──────── Information shown ────────

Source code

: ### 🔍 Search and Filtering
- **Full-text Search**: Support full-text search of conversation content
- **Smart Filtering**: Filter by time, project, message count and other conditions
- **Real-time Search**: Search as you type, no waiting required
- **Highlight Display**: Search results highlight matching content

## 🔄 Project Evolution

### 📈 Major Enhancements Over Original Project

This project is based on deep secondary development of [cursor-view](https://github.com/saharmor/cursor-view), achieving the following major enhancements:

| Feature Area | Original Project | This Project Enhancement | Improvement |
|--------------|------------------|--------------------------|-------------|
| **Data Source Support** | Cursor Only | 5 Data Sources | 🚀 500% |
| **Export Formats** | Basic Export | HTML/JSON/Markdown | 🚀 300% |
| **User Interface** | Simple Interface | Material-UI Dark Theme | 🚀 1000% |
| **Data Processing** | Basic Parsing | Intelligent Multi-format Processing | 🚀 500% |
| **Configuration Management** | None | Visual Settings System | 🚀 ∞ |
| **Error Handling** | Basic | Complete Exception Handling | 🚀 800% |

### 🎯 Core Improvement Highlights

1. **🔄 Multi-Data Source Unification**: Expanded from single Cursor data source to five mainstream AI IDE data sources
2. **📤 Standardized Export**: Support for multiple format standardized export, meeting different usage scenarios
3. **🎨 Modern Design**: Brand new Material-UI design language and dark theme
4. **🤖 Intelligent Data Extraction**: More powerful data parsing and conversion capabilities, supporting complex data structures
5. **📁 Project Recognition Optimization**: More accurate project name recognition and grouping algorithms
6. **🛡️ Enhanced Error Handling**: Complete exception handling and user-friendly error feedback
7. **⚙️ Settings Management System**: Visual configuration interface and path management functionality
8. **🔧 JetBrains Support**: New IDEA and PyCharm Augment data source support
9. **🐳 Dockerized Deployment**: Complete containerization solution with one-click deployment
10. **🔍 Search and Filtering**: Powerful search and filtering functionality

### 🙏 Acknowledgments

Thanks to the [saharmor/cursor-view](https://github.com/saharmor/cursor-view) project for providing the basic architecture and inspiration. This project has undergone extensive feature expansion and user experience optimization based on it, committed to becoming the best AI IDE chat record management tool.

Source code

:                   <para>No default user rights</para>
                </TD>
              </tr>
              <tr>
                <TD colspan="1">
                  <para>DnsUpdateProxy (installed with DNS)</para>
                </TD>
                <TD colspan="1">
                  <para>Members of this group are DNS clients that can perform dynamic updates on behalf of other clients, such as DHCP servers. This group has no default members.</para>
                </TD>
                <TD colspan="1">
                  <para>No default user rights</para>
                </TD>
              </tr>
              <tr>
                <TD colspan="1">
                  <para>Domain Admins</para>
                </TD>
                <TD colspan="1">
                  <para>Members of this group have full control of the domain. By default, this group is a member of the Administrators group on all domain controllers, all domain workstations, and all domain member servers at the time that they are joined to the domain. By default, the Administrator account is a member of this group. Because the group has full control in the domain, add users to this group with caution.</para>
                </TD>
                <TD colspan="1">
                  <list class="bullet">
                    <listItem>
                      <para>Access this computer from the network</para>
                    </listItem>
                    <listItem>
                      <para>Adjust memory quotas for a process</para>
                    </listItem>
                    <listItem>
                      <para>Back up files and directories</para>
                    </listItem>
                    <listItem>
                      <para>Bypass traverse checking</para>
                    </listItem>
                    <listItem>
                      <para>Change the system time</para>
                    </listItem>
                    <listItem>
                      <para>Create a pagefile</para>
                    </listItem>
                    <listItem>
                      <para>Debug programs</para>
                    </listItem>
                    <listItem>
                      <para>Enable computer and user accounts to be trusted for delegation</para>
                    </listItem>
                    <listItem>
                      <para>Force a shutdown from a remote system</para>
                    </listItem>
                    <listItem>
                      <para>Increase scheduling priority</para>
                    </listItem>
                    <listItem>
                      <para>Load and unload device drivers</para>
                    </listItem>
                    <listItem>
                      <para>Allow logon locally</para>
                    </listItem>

────────

Repeat the data in its entirety, exactly as written.

Source code

: ### 🔍 Search and Filtering
- **Full-text Search**: Support full-text search of conversation content
- **Smart Filtering**: Filter by time, project, message count and other conditions
- **Real-time Search**: Search as you type, no waiting required
- **Highlight Display**: Search results highlight matching content

## 🔄 Project Evolution

### 📈 Major Enhancements Over Original Project

This project is based on deep secondary development of [cursor-view](https://github.com/saharmor/cursor-view), achieving the following major enhancements:

| Feature Area | Original Project | This Project Enhancement | Improvement |
|--------------|------------------|--------------------------|-------------|
| **Data Source Support** | Cursor Only | 5 Data Sources | 🚀 500% |
| **Export Formats** | Basic Export | HTML/JSON/Markdown | 🚀 300% |
| **User Interface** | Simple Interface | Material-UI Dark Theme | 🚀 1000% |
| **Data Processing** | Basic Parsing | Intelligent Multi-format Processing | 🚀 500% |
| **Configuration Management** | None | Visual Settings System | 🚀 ∞ |
| **Error Handling** | Basic | Complete Exception Handling | 🚀 800% |

### 🎯 Core Improvement Highlights

1. **🔄 Multi-Data Source Unification**: Expanded from single Cursor data source to five mainstream AI IDE data sources
2. **📤 Standardized Export**: Support for multiple format standardized export, meeting different usage scenarios
3. **🎨 Modern Design**: Brand new Material-UI design language and dark theme
4. **🤖 Intelligent Data Extraction**: More powerful data parsing and conversion capabilities, supporting complex data structures
5. **📁 Project Recognition Optimization**: More accurate project name recognition and grouping algorithms
6. **🛡️ Enhanced Error Handling**: Complete exception handling and user-friendly error feedback
7. **⚙️ Settings Management System**: Visual configuration interface and path management functionality
8. **🔧 JetBrains Support**: New IDEA and PyCharm Augment data source support
9. **🐳 Dockerized Deployment**: Complete containerization solution with one-click deployment
10. **🔍 Search and Filtering**: Powerful search and filtering functionality

### 🙏 Acknowledgments

Thanks to the [saharmor/cursor-view](https://github.com/saharmor/cursor-view) project for providing the basic architecture and inspiration. This project has undergone extensive feature expansion and user experience optimization based on it, committed to becoming the best AI IDE chat record management tool.

Source code

:                   <para>No default user rights</para>
                </TD>
              </tr>
              <tr>
                <TD colspan="1">
                  <para>DnsUpdateProxy (installed with DNS)</para>
                </TD>
                <TD colspan="1">
                  <para>Members of this group are DNS clients that can perform dynamic updates on behalf of other clients, such as DHCP servers. This group has no default members.</para>
                </TD>
                <TD colspan="1">
                  <para>No default user rights</para>
                </TD>
              </tr>
              <tr>
                <TD colspan="1">
                  <para>Domain Admins</para>
                </TD>
                <TD colspan="1">
                  <para>Members of this group have full control of the domain. By default, this group is a member of the Administrators group on all domain controllers, all domain workstations, and all domain member servers at the time that they are joined to the domain. By default, the Administrator account is a member of this group. Because the group has full control in the domain, add users to this group with caution.</para>
                </TD>
                <TD colspan="1">
                  <list class="bullet">
                    <listItem>
                      <para>Access this computer from the network</para>
                    </listItem>
                    <listItem>
                      <para>Adjust memory quotas for a process</para>
                    </listItem>
                    <listItem>
                      <para>Back up files and directories</para>
                    </listItem>
                    <listItem>
                      <para>Bypass traverse checking</para>
                    </listItem>
                    <listItem>
                      <para>Change the system time</para>
                    </listItem>
                    <listItem>
                      <para>Create a pagefile</para>
                    </listItem>
                    <listItem>
                      <para>Debug programs</para>
                    </listItem>
                    <listItem>
                      <para>Enable computer and user accounts to be trusted for delegation</para>
                    </listItem>
                    <listItem>
                      <para>Force a shutdown from a remote system</para>
                    </listItem>
                    <listItem>
                      <para>Increase scheduling priority</para>
                    </listItem>
                    <listItem>
                      <para>Load and unload device drivers</para>
                    </listItem>
                    <listItem>
                      <para>Allow logon locally</para>
                    </listItem>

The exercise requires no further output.